*Work to be completed:*
Answer these questions using the Q&A transcript:
1. What organic growth rate did the company deliver in the U.S. in the third quarter?
2. On what date did the company notice the late-quarter issues?
3. What total amount did the three late-quarter issues add up to?

*Text under study:*
----

Great. Well, good summary. A lot of things to key off of there. I guess I'd like to start with some things that are actually going well, which are seeing the organic growth pick up in Q3 to 5.6% from I think 2.3% in Q2. Can you talk about the drivers of that sequential year-over-year acceleration?

Ivan Tornos

Executives
#4

Sure. Innovation in 1 word. We are in the early stages of launching what we call the magnificent 7 products. Some of these products are catch-ups to products that we didn't have, but some are new technologies. In the third quarter, we delivered 5.6% organic growth in the U.S., the best quarter in the last 2 years. And that's the combination of accelerating penetration for Persona OsseoTi or cementless platform, having 1 of the best quarters we have had in Solder's performance, upper single digit. We did see an increase in robotic penetration. I love the combination of having thing surgical, ROSA and other navigation modalities. We have 1 of the best quarters that we have had 20% growth in our capital sales. We saw in the quarter an uptick on Persona IQ, we've been talking about smart implants for a while. And the third quarter of was 1 of the best quarters for smart implants. And then when you move to hips, a combination of Z1 or triple-taper system plus OrthoGrid plus surgical impactors delivered a robust number for the quarter. So again, summarizing, innovation was the driver of the growth in the U.S., and we don't see that fading away.

Matthew Taylor

Analysts
#5

Super. And then maybe you could just unpack some of the issues that you saw late in Q3. I think investors would appreciate some of those details to understand what happened at the end there.

Ivan Tornos

Executives
#6

So look, let me start with the fact that these are not structural issues. So the 3 things that we spoke about in the earnings call, and I'll cover those in a second, are not long-term problems for the company. We saw at the end of the third quarter, specifically on Friday, September 26, we saw that 3 things were happening late in the third quarter of 2025. Number one, distributor orders are at Latin America in the amount of $7 million, we're now going to come in mostly from Brazil. Number two, we saw that in emerging markets, some distributor orders and a tender coming out of SoFi was not going to be realized in the quarter in the amount of $9 million. And then number three, the smallest business that we got restorative therapies with around $120 million per year, so call it $25 million to $30 million per quarter. We're expecting some last-minute orders at the end of the quarter, and those did not materialize. Again, noncore geographies, noncore businesses, but when you add all 3 of them late in the quarter, that equals $24 million. If those 3 things would have happened, we'll be talking about a 6.3%, 6.4% growth rate instead of 5%. The fact that I'm sitting here talking about noncore businesses and noncore geographies is very telling. In any other company, these things will happen by inertia. So what are we doing about it? We have changed management in some of these geographies. We're changing forecasting practices in some of those geographies. We're eliminating some of these distributors. And we're taking the revenue from some of these volatile areas out of the guidance that we provided for the rest of the year 2025. But again, this is not a structural issue. This is not something that's going to permeate into 2026. And moving forward, we're going to be more prudent when we account or not for some of this revenue.

Matthew Taylor

Analysts
#7

Yes. As you talked about being more prudent, can you talk about any changes in the guidance philosophy and how you might give guidance in the future? Are you going to, I guess, I hear cut a little bit more or be a little bit more...

----

[Saved entries]
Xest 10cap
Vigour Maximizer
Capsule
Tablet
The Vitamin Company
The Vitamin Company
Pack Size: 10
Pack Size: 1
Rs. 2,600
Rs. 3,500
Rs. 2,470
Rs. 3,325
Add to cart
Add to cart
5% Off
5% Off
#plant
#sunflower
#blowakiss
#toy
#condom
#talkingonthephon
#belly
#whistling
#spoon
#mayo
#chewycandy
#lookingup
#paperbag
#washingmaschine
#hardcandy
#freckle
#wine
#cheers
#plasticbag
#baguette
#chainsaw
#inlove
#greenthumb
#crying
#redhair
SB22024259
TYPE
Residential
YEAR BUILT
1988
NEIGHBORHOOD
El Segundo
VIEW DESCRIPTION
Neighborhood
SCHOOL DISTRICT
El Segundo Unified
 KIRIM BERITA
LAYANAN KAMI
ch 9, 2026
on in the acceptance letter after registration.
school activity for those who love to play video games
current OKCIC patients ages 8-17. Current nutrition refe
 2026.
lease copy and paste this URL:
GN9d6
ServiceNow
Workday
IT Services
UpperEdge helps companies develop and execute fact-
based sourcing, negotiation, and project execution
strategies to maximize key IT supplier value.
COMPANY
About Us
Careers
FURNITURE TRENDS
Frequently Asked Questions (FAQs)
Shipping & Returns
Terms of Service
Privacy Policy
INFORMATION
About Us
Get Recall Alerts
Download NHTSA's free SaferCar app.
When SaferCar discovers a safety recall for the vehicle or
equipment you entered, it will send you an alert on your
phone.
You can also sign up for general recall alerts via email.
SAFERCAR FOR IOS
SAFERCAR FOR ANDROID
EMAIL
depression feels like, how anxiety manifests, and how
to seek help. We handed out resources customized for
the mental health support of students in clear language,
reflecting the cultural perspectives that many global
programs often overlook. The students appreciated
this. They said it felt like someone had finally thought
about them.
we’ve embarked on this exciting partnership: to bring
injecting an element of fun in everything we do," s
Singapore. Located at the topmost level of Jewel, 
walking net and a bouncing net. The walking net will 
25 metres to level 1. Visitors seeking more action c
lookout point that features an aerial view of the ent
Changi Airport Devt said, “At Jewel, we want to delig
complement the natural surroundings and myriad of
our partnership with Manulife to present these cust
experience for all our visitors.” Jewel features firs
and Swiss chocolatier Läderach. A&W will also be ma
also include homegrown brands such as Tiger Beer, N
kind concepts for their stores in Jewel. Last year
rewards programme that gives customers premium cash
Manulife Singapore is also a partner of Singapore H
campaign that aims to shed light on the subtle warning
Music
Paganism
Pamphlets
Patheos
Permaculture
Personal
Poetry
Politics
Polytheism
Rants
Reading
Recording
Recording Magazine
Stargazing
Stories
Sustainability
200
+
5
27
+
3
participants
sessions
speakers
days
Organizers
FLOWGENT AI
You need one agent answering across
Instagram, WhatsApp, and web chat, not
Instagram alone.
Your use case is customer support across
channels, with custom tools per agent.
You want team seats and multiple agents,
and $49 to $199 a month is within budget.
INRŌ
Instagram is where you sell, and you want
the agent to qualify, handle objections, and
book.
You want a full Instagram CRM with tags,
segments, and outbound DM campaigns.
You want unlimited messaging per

----

*Answer section:*
1. 5.6%
2. Friday, September 26
3. $24 million